What began as a deliberative and fairly straightforward legislative process to establish an interstate banking law in the District has degenerated into a mishmash of ambiguities and questionable assumptions.

The latest example is the tardy debate over what types of banks should be permitted in the District. The Barry administration favors what amounts to an open-door policy for all banks; D.C. Council member Charlene Drew Jarvis wants to bar entry by certain banking organizations that she contends are trying to circumvent the city's interstate banking law.

After a year of preliminary discussions, hearings, intense lobbying, political ploys, passage of two versions of an interstate banking bill and, finally, a couple of mergers involving D.C. banks, the mayor and the council are exactly where they were this time a year ago: back to square one.
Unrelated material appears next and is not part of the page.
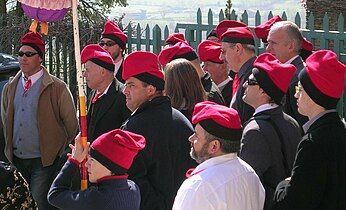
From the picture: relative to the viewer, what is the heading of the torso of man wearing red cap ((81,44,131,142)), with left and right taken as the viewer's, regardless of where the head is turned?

The most critical question -- one that should have been addressed fully before passage of any new banking legislation -- still isn't settled. It very likely won't be settled until the mayor and the council can agree on the economic justification for ushering in interstate banking. Until then, the mayor and the council will be chasing back and forth through loopholes and political brambles.

Initially, District officials supported a campaign by D.C. bankers to get Congress to approve legislation that would have established a special interstate zone for banks in Washington, Maryland and Virginia. When that effort failed, D.C. bankers climbed aboard the bigger regional interstate bandwagon, which, by then, had picked up momentum in Maryland, Virginia and several southeastern states.
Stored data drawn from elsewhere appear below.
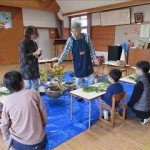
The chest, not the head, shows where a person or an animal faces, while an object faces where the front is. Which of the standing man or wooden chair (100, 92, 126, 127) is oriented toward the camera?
the standing man

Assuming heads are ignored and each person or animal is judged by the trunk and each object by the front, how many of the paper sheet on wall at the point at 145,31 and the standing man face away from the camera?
0

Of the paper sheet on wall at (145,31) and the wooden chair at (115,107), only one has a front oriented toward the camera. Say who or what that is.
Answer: the paper sheet on wall

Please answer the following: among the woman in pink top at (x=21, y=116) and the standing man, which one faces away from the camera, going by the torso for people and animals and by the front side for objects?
the woman in pink top

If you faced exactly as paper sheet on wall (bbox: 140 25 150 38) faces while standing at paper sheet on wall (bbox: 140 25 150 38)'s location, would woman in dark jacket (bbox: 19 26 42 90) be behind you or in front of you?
in front

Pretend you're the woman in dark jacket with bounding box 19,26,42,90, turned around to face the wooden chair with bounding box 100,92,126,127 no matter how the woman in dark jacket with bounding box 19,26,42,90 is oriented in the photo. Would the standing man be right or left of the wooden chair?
left

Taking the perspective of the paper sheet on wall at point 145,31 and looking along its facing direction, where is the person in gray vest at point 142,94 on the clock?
The person in gray vest is roughly at 12 o'clock from the paper sheet on wall.

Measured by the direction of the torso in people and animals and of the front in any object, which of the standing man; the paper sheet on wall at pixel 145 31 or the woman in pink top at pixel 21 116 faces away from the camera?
the woman in pink top

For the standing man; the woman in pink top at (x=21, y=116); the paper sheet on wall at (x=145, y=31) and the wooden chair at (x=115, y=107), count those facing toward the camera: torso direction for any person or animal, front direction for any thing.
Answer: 2

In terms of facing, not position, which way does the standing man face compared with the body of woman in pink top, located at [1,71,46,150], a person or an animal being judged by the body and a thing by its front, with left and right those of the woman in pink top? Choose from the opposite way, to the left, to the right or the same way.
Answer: the opposite way

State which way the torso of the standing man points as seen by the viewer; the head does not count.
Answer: toward the camera

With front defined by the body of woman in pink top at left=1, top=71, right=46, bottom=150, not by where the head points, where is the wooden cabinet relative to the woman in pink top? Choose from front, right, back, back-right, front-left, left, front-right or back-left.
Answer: front-right

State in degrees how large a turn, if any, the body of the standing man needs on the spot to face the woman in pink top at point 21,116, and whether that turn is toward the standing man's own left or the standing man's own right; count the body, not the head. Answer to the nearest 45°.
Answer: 0° — they already face them

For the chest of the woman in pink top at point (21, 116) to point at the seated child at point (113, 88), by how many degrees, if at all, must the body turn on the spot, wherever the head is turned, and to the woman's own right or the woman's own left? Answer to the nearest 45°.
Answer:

The city council this year approved a banking bill similar to those that had been passed earlier in Virginia and Maryland, calling for reciprocal agreements allowing interstate mergers in the mid-Atlantic and Southeast. But the council subsequently backtracked, acceding to the wishes of the mayor, who pushed for full interstate banking in the face of a massive lobbying campaign, led by New York's Citicorp.
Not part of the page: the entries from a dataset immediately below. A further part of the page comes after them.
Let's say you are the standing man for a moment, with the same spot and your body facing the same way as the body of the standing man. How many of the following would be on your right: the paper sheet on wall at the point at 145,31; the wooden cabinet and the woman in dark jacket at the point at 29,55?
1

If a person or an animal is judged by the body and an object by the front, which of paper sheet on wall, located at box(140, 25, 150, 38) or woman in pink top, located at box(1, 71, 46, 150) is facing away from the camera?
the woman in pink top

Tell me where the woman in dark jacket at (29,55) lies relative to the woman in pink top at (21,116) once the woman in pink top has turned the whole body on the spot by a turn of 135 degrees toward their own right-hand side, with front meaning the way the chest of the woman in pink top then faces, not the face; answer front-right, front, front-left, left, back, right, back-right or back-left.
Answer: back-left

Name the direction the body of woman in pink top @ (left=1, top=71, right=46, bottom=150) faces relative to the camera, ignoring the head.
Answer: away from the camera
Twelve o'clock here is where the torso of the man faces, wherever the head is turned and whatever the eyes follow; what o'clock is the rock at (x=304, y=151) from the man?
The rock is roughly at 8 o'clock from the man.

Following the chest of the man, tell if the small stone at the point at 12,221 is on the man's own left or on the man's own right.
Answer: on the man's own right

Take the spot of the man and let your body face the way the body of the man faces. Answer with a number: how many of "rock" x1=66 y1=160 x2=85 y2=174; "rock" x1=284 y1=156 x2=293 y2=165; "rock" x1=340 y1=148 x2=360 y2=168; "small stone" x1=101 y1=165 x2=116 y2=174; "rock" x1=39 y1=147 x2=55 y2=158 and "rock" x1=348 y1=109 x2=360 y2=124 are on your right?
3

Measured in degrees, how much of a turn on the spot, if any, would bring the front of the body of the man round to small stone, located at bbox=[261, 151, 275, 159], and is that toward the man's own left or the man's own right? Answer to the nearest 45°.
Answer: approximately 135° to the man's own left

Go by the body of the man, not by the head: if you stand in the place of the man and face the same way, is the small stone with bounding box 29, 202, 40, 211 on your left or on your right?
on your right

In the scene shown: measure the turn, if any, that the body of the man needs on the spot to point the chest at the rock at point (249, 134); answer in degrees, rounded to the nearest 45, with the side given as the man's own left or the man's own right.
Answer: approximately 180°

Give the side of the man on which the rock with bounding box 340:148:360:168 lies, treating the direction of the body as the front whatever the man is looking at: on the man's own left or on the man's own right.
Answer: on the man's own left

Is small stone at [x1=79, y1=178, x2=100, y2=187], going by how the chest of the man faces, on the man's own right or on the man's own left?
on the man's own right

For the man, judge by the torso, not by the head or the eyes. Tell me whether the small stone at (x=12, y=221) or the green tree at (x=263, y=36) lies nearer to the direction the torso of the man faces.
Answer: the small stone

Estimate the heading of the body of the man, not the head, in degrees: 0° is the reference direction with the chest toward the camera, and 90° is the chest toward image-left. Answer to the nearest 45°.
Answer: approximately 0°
A new interstate bill, permitting entry into the District by any bank that agrees to stringent investment requirements, was supposed to have covered any contingency or loophole. When some members of Congress complained about a loophole in the city's banking law that went into effect in April, Jarvis insisted there were no loopholes in the legislation.

As the loophole debate raged, 11 out-of-state banking organizations and other companies were seeking permission from the Comptroller of the Currency to open banks in the District, not under federal, but D.C., charters. Some D.C. officials and local bankers regard that as an attempt to contravene the city's interstate banking law.

So now Jarvis wants to close this loophole by offering legislation that would bar entry by those institutions.

While that might appear to be inconsistent with the D.C. government's announced goal and policy of opening up the city to out-of-state banking organizations as a way to increase economic development, Jarvis' bill is the key to maintaining consistency in the District's banking law. It is not, as has been suggested, an attempt to keep out nonbank banks. That's the term commonly used to describe limited-service institutions that either make commercial loans or offer consumer banking services, but not both.

Now that a full interstate banking policy has been firmly established in the District, any retreat from that policy might leave D.C. officials open to charges of discrimination and convey the impression that the local government is inconsistent.

Companies applying for D.C. bank charters would not come under the investment rubric that applies to banks seeking federal charters unless they were full-service institutions. There is no indication that federally chartered full-service banks are lining up to buy D.C. banks, hire hundreds of city residents and invest millions of dollars in blighted neighborhoods. With Citicorp being the notable exception, only Virginia bank holding companies have shown any interest in buying D.C. banks. Citicorp adroitly avoided what probably would have been a costly bank acquisition and a windfall for local investors by bidding to take over a troubled thrift in the District.

With 11 organizations anxious to open banks in the District, local officials have a critical choice to make: hold to the standard established for all banks from outside the region (the Comptroller's Office maintains all but one of the 11 applicants have indicated plans to operate full-service banks), or welcome 11 companies that, in the normal course of doing business, would help stimulate competition and economic growth.

With his observation, "These institutions are a fact of economic life," Curtis McClinton, D.C.'s deputy mayor for economic development, seems to be undermining the city's established policy.